Many people's support for their club and country is different. Perhaps more loyalty to club, more misplaced expectation of country.

Good points made on post 2000 era regarding ostentatious wealth and players being chosen for commercial reasons. Coupled with years of unacceptably poor performances with low commitment, it's hard to just blithely support for many.

Maybe things are changing...

Brent Stephens
89 Posted 25/06/2018 at 18:09:57
I watched England v South Africa rugby union – wanted them to win. Watched England v New Zealand rugby league – wanted them to win. Watched England v Australia ODI – wanted them to win. Why wouldn't I want England to win at football?

They've bored the pants off me for years but they look as if they now have a decent side and decent tactics. I'm more interested in England international level than I have been for years. Mildly exciting. I don't give a toss if there are Spurs players in there, or Liverpool players or whatever.

Brent Stephens
90 Posted 25/06/2018 at 18:16:11
Paul (#89), "Steve Ferns makes a good point about the national anthem too. Is it about England or a tribute to the Queen? The latter I say. What happens when she dies? Surely the anthem should be about the country?"

Totally agree. The anthem should be about the country, not a privileged family, scrounging off the taxpayer.

Best anthems for me: Ireland; Wales; South Africa. And maybe Spain because no words to learn!

And the best flag: South Korea.

Paul A Smith
91 Posted 25/06/2018 at 19:04:35
Brent, thank you.

Maybe its where our problems have stemmed from. Talk about percentages and advantages, how many players have you seen over the years totally uninterested in singing the anthem? Tons? Is this good for the team when half the players are showing a lack of interest before the game?

Bizarre as it may sound, everything counts, and sports science is obsessed with keeping players in sync (Pardon the pun).

I have taken an interest for years in seeing who sings the anthem because I know I wouldn't and this year it seems to have been more forced?

The anthem is a power trip tribute and certain powers have ruined the national team for years.

Tommy Carter
92 Posted 25/06/2018 at 19:19:23
Tony @ 85, Great point.

Allardyce has said that he'd have been looking at a draw vs Tunisia because a draw in your first game ‘isn't a bad result'.

He also said this morning on TalkSport that he'd rest Pickford vs Belgium.

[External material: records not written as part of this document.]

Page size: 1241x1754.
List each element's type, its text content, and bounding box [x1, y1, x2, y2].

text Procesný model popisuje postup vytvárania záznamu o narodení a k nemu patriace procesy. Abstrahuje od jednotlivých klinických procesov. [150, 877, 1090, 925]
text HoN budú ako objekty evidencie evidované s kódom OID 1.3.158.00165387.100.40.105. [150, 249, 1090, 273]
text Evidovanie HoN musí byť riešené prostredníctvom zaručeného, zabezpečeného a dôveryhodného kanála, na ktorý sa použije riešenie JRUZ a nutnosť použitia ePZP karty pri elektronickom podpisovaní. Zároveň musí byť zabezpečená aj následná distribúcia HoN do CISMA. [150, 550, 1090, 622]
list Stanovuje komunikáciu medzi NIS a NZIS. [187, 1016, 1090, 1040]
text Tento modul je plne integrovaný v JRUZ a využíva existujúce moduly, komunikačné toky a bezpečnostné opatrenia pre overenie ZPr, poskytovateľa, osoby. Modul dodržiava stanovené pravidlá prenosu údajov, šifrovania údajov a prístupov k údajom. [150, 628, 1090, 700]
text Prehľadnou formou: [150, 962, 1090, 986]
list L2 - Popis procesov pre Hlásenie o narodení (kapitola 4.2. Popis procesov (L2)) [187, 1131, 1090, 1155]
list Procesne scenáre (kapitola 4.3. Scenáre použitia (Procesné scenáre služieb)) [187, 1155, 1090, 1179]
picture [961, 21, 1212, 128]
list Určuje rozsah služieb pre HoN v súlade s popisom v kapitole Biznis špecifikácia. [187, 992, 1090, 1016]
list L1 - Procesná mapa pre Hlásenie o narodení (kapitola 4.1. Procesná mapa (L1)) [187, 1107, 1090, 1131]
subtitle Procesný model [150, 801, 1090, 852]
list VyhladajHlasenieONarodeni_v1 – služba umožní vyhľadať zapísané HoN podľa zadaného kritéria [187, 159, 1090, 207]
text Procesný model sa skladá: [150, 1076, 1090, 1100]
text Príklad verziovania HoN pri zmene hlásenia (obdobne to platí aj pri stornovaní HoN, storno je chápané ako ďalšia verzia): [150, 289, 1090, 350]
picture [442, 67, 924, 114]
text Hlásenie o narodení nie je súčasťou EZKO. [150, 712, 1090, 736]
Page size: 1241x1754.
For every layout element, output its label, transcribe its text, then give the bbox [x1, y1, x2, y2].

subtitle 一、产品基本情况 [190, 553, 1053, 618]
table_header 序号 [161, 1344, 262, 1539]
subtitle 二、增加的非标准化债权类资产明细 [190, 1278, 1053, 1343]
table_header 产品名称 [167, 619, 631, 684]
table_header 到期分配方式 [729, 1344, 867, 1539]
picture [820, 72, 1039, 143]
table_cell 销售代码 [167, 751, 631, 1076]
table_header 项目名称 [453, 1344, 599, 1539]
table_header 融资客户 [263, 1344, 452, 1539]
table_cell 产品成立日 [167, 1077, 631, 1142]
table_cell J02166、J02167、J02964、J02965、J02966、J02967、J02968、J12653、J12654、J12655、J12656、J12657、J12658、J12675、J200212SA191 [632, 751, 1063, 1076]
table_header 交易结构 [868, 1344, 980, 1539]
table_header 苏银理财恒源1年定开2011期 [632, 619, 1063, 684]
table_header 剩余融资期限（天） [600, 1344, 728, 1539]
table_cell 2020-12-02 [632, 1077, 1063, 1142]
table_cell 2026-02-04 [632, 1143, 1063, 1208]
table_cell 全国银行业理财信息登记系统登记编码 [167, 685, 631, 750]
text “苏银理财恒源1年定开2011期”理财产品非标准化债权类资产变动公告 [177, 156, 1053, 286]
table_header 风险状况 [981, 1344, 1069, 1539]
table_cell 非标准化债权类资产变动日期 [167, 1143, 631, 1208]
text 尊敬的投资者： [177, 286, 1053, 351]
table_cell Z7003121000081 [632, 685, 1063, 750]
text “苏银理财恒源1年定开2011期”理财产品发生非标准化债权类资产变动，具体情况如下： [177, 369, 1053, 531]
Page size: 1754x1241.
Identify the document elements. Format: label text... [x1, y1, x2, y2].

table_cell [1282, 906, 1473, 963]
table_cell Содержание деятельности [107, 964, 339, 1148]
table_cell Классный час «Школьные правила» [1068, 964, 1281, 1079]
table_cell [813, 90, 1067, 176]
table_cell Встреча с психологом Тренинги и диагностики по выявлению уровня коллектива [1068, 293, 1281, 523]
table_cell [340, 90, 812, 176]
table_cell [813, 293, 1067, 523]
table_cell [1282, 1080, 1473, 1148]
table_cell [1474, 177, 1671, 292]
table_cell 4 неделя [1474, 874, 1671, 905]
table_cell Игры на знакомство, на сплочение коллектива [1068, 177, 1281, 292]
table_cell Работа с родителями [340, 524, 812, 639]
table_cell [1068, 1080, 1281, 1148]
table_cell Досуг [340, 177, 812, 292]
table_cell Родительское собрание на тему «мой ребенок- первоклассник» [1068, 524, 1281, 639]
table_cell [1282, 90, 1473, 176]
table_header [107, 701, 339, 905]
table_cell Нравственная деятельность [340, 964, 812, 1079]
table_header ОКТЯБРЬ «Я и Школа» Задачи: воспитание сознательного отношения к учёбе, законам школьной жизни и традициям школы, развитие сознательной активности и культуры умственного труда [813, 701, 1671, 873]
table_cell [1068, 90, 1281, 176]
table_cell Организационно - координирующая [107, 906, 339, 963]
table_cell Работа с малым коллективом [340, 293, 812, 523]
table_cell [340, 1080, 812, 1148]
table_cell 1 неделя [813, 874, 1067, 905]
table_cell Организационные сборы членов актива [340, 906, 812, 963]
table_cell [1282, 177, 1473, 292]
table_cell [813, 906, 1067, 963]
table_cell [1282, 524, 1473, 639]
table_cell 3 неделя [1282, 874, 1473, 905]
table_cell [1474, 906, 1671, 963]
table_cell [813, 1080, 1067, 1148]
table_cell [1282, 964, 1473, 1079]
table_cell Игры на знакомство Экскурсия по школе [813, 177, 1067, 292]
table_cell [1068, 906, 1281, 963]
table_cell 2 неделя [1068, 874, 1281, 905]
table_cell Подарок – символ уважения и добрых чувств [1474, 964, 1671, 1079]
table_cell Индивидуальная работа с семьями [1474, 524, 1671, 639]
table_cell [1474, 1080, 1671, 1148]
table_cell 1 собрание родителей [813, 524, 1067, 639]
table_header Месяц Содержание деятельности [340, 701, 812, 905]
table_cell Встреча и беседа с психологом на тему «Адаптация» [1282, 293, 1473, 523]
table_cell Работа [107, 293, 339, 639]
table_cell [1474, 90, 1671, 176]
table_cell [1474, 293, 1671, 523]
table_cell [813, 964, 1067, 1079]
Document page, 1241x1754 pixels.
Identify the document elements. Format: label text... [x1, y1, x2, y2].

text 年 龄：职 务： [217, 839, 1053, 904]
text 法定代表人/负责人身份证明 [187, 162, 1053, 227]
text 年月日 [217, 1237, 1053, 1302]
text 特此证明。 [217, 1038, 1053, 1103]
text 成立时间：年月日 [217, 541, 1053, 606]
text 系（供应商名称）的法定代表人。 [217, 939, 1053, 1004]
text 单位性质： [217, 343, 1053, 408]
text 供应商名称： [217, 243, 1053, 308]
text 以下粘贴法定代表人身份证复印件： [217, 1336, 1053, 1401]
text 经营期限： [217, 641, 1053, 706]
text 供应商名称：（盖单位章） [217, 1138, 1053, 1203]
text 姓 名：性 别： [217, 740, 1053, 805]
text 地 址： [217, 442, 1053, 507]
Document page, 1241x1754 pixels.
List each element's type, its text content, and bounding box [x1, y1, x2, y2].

I'm staggered by his thinking. On what planet would that be a good idea?

Will Mabon
93 Posted 25/06/2018 at 19:27:42
Tommy, I think they do it on purpose for the talking point element, I really do.
Simon Smith
94 Posted 25/06/2018 at 19:32:24
Rest Pickford??? He's not had anything to do. I'm so glad we got rid of that man!
William Gall
95 Posted 25/06/2018 at 19:37:33
Funny thing about being an expat. I was born in Liverpool in 1940, played on Goodison Park in 1952 and have been a blue ever since.

I emigrated to Canada in 1976 and I am a Canadian citizen with a Canadian passport but return to Liverpool on numerous occasions, and when asked where I am going, I always say "back home".

So, even living in Canada longer than England, I will always consider Liverpool as my home and support Everton with expectations of England doing well in competitions. I had a book of tickets for Goodison Park in the 1966 World Cup Finals and watched the final and I still cheer on England

Brent Stephens
96 Posted 25/06/2018 at 19:41:30
Simon, maybe you mean you're glad we "rested" that man.
Dave Evans
97 Posted 25/06/2018 at 19:55:37
Jamie (#39),

Thanks for the answer and for putting my question in your best forehead vein pulsating bold type.

About the other thing (regularly?) on your mind about steering clear of 'meathead tough-guy douche-bags' thanks again for the advice. You seem to have some experience.

Jamie Crowley
98 Posted 25/06/2018 at 21:17:54
Don't mention it, Dave. You're welcome.
Alan J Thompson
99 Posted 27/06/2018 at 05:17:22
I hope nobody got me wrong. I always want somebody from the UK and British Isles to win or do well and when there isn't a representative then I'm for the underdog.

This rule does, of course, go out the window when Everton and any of it's players are involved and occasionally stretches to former players. However, there are some teams (Leeds of the '60s and teams that use our old grounds) to whom this will never apply.